I hope so. Yesterday marked the three-months-left-to-go mark. The second half of my NICU rotation went well, as I was able to continue to follow my patients and watch them grow. I find that I really like that area, and it's a toss-up between the NICU and the PICU that are my favorite. All I know is that I love the intensive care units. The patient care, nutrition support, watching them grow, the math and science aspect, it's perfect! Definitely my niche.

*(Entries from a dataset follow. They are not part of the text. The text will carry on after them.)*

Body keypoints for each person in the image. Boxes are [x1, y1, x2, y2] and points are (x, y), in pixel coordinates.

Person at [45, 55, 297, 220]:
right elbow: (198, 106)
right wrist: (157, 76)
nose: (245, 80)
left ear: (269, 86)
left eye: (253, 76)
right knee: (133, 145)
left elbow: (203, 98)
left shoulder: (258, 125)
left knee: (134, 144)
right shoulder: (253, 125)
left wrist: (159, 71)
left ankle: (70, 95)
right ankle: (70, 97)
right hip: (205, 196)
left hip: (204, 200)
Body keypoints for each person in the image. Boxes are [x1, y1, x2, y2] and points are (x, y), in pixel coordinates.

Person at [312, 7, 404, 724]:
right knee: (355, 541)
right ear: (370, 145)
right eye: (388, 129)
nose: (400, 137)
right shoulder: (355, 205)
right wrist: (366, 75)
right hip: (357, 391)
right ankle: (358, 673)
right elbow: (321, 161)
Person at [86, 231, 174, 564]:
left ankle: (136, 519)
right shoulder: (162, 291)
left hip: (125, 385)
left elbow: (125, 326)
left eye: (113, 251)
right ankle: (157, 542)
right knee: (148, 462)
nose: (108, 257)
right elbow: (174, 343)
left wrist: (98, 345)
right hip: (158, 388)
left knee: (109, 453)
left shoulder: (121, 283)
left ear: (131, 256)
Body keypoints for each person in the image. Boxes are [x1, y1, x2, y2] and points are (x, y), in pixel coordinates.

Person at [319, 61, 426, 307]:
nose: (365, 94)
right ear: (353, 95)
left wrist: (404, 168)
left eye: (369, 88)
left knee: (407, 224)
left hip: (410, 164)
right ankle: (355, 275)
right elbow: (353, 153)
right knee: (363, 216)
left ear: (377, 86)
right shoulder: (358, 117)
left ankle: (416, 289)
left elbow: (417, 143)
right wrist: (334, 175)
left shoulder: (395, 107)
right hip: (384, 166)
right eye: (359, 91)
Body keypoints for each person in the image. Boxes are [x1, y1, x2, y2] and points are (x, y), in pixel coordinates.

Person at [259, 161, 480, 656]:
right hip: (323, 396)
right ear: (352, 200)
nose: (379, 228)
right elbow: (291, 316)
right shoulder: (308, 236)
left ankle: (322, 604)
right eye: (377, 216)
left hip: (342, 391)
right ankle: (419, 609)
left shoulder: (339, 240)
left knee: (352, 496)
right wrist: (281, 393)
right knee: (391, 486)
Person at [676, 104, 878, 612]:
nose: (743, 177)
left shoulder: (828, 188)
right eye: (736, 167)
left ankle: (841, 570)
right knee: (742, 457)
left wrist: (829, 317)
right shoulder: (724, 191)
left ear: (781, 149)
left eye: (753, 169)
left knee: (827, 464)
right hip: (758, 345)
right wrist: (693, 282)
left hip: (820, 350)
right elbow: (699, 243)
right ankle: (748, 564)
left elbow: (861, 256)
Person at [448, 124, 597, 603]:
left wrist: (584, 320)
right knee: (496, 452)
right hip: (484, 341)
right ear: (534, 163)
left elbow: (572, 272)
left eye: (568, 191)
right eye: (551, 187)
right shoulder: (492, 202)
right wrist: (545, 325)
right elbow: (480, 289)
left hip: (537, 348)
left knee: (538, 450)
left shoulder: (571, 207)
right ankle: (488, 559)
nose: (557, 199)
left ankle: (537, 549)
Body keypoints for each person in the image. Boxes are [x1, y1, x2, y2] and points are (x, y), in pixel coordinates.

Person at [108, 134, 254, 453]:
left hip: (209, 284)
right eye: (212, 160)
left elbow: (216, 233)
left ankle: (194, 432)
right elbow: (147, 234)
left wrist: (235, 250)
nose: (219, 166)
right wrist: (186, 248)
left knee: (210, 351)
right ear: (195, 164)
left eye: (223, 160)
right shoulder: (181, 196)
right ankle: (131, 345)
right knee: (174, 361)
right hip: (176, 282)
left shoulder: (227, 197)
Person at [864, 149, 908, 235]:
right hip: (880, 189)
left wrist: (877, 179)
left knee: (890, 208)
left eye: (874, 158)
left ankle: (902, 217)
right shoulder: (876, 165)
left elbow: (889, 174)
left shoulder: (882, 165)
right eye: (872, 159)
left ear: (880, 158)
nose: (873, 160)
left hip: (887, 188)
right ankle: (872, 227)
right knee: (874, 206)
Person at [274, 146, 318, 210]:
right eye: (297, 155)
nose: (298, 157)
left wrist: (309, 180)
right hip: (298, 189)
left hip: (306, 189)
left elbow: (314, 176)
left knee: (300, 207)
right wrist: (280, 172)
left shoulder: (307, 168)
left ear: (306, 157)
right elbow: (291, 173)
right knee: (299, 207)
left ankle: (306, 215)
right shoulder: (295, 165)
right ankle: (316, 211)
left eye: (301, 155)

For the NICU rotation, there weren't as many various medical diagnoses. I'd say about 50% of the patients in the NICU are just patients who were born prematurely, and they need to stay there to mimic intrauterine growth with heat and enteral/parenteral feeding. There were a few genetic disorders, such as cerebral palsy and congenital heart defects. There was also good exposure to necrotizing enterocolitis, otherwise known as NEC. It's commonly seen in neonates and results from decreased blood flow to the intestines, basically causing death of intestinal tissue. These patients are on total parenteral nutrition. I actually followed two patients of these all by myself, so I had amazing practice with writing TPN.
Next week will consist of a bone marrow transplant (BMT) rotation. I will be working with pediatric patients who have/had cancer and therefore bone marrow transplants. A lot of these patients are also on TPN, mainly because they are unable to consume the amount of calories they need. Their needs, both caloric and protein, are so high and a lot of times their gut is so worn and injured from radiation that they are unable to tolerate eating food or consuming formulas. I'm sure it'll be an interesting week!
After this upcoming week, I will only have my clinical nutrition management (CNM) week and my elective week. The CNM week will be working with the administrative part of the clinical nutrition aspect. I'll get practice with formula purchases, scheduling, and other administrative issues. I'm not really sure what to expect?
Anywho, I'm not sure how to respond to comments left on my blog, but just a couple notes about the U of M internship as far as schematics:
- I haven't had to work any weekends for the internship, but I might have to work 1 or 2 during my community rotation. But, if I work weekends, I'll get time off on a few weekdays.
- It's extremely tough (or so I've heard) to hold a side job during the internship. One of my fellow interns had a night job as a hostess and it became too much and she ended up leaving to dedicate full attention to the internship.
- Commuting is much more expensive than anticipated. But, still much cheaper than monthly rent payments.
- I've made about $100 from donating a small amount of time (and blood) as a "healthy participant" for U of M clinical studies.